**Work to complete**
1 – Please repeat the stretch from "India reaching breaking" through "are vastly underreported." in the passage on India's COVID-19 crisis, word for word.
2 – Go on with the passage on India's COVID-19 crisis, starting after its final sentence.

**Extract to read**
Modi's government welcomed US President Joe Biden's announcement that he would support waiving intellectual property rights for COVID-19 vaccinations – a concept India peddled more than six months ago.
Such a waiver would make vaccines more widely available, although it could take months for the World Trade Organisation to hammer out any deal.
India reaching breaking point
Modi has been widely criticised for not acting sooner to suppress the second wave, after religious festivals and political rallies drew tens of thousands of people in recent weeks and became "super spreader" events.
Several Indian states have imposed various levels of social restrictions to try to stem infections, but the federal government has resisted imposing a national lockdown.
The southern state of Kerala announced on Thursday it will impose nine days of curbs on movement from Saturday.
Government data says more than 21 million have been infected and the overall death toll stands at 230,168. Yet experts say those figures are vastly underreported.

**Entries shown**
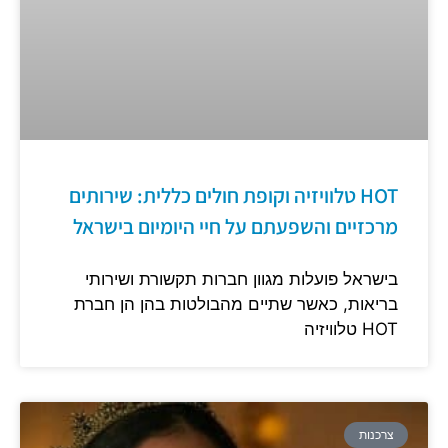
HOT טלוויזיה וקופת חולים כללית: שירותים
מרכזיים והשפעתם על חיי היומיום בישראל
בישראל פועלות מגוון חברות תקשורת ושירותי
בריאות, כאשר שתיים מהבולטות בהן הן חברת
HOT טלוויזיה
צרכנות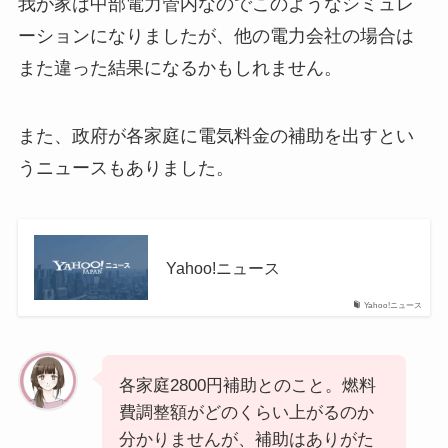
我が家は中部電力管内なのでこのようなシミュレ
ーションになりましたが、他の電力会社の場合は
また違った結果になるかもしれません。
また、政府が各家庭に電気料金の補助を出すとい
うニュースもありました。
Yahoo!ニュース
Yahoo!ニュース
各家庭2800円補助とのこと。燃料
費調整額がどのくらい上がるのか
分かりませんが、補助はありがた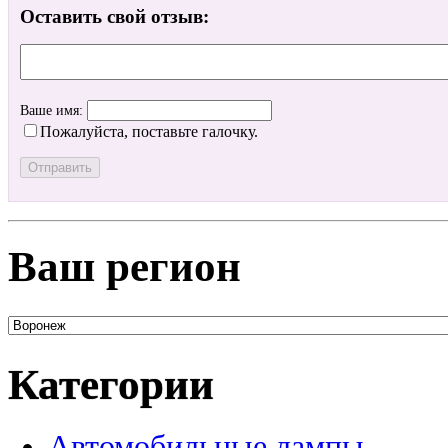
Оставить свой отзыв:
Ваше имя:
Пожалуйста, поставьте галочку.
Ваш регион
Категории
Автомобильные лампы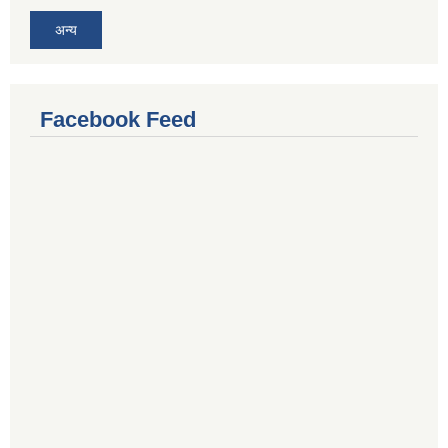
अन्य
Facebook Feed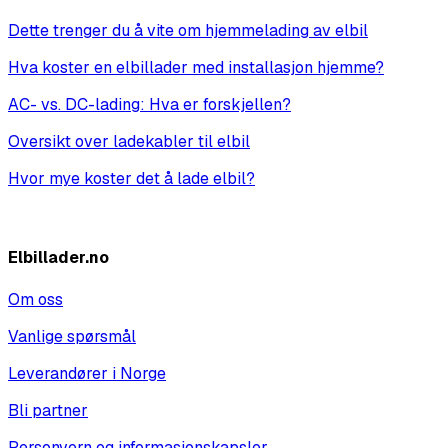
Dette trenger du å vite om hjemmelading av elbil
Hva koster en elbillader med installasjon hjemme?
AC- vs. DC-lading: Hva er forskjellen?
Oversikt over ladekabler til elbil
Hvor mye koster det å lade elbil?
Vis alle
Elbillader.no
Om oss
Vanlige spørsmål
Leverandører i Norge
Bli partner
Personvern og informasjonskapsler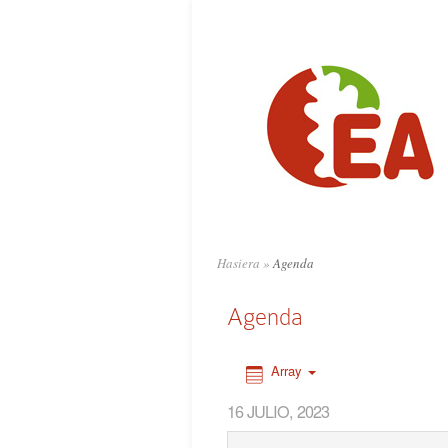
0:00
1:00
2:00
3:00
4:00
Hasiera
»
Agenda
5:00
Agenda
6:00
Array
16 JULIO, 2023
7:00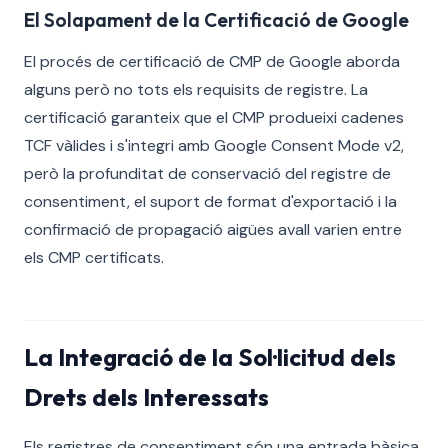
El Solapament de la Certificació de Google
El procés de certificació de CMP de Google aborda
alguns però no tots els requisits de registre. La
certificació garanteix que el CMP produeixi cadenes
TCF vàlides i s'integri amb Google Consent Mode v2,
però la profunditat de conservació del registre de
consentiment, el suport de format d'exportació i la
confirmació de propagació aigües avall varien entre
els CMP certificats.
La Integració de la Sol·licitud dels
Drets dels Interessats
Els registres de consentiment són una entrada bàsica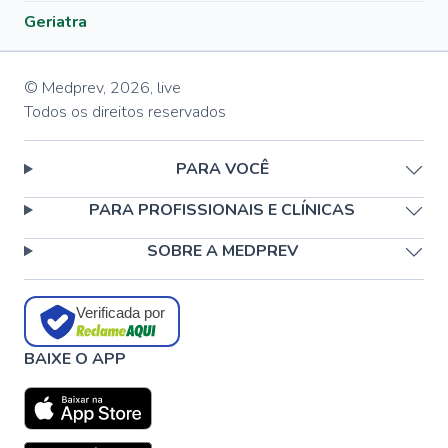
Geriatra
© Medprev,
2026
,
live
Todos os direitos reservados
PARA VOCÊ
PARA PROFISSIONAIS E CLÍNICAS
SOBRE A MEDPREV
Verificada por
BAIXE O APP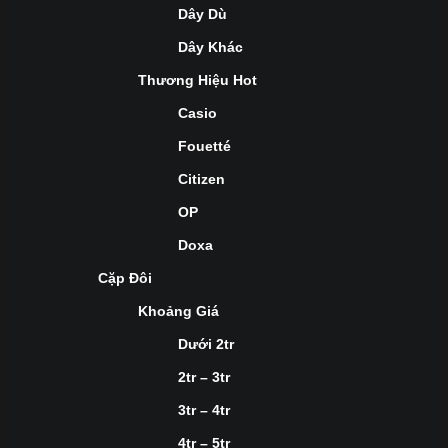
Dây Dù
Dây Khác
Thương Hiệu Hot
Casio
Fouetté
Citizen
OP
Doxa
Cặp Đôi
Khoảng Giá
Dưới 2tr
2tr – 3tr
3tr – 4tr
4tr – 5tr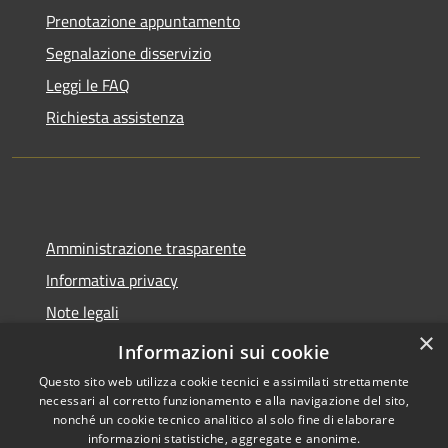
Prenotazione appuntamento
Segnalazione disservizio
Leggi le FAQ
Richiesta assistenza
Amministrazione trasparente
Informativa privacy
Note legali
×
Dichiarazione di accessibilità
Informazioni sui cookie
Questo sito web utilizza cookie tecnici e assimilati strettamente
necessari al corretto funzionamento e alla navigazione del sito,
nonché un cookie tecnico analitico al solo fine di elaborare
informazioni statistiche, aggregate e anonime.
RSS
Copyright © 2026 • Comune di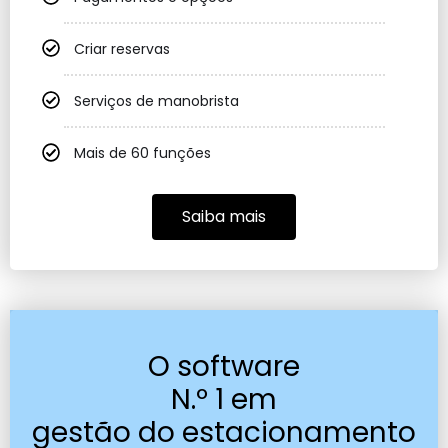
Criar reservas
Serviços de manobrista
Mais de 60 funções
Saiba mais
O software
N.º 1 em
gestão do estacionamento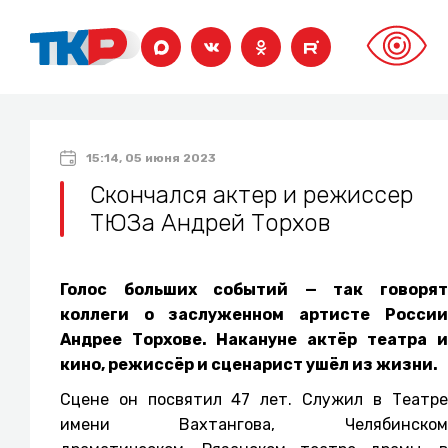
15:14, 05 июня 2023
Скончался актер и режиссер
ТЮЗа Андрей Торхов
Голос больших событий — так говорят
коллеги о заслуженном артисте России
Андрее Торхове. Накануне актёр театра и
кино, режиссёр и сценарист ушёл из жизни.
Сцене он посвятил 47 лет. Служил в Театре
имени Вахтангова, Челябинском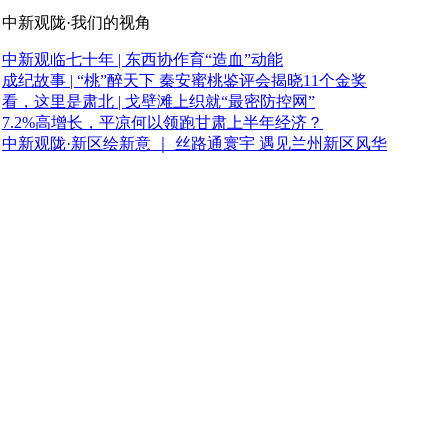
中新观陇·我们的视角
中新观临七十年 | 东西协作育“造血”动能
成纪故事 | “桃”醉天下 秦安蜜桃鉴评会揭晓11个金奖
看，这里是肃北 | 戈壁滩上织就“最密防控网”
7.2%高增长，平凉何以领跑甘肃上半年经济？
中新观陇·新区绘新意 ｜ 丝路通寰宇 遇见兰州新区风华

**Results for the exercise**
1 –
India reaching breaking point
Modi has been widely criticised for not acting sooner to suppress the second wave, after religious festivals and political rallies drew tens of thousands of people in recent weeks and became "super spreader" events.
Several Indian states have imposed various levels of social restrictions to try to stem infections, but the federal government has resisted imposing a national lockdown.
The southern state of Kerala announced on Thursday it will impose nine days of curbs on movement from Saturday.
Government data says more than 21 million have been infected and the overall death toll stands at 230,168. Yet experts say those figures are vastly underreported.

2 –
In the office of a Hindu crematorium in Delhi, the floor and shelves were overflowing with earthen pots, plastic packets and steel containers filled with the ashes of people who have died from COVID-19.
Practising Hindus collect the ashes of the dead a few days after the funeral for immersion in a river or sea, one of the rituals that they believe lead to salvation of the soul.
"Our lockers are full. We cannot store any more ashes. We used to get around 40 COVID-19 bodies a day. We are now telling relatives to take the ashes with them on the same day," Pankaj Sharma, a manager at the crematorium, told Reuters.
With Delhi running short of ambulances, authorities have teamed up with a non-profit organisation to turn some of the city's ubiquitous three-wheeled auto rickshaws into makeshift ambulances for COVID-19 patients.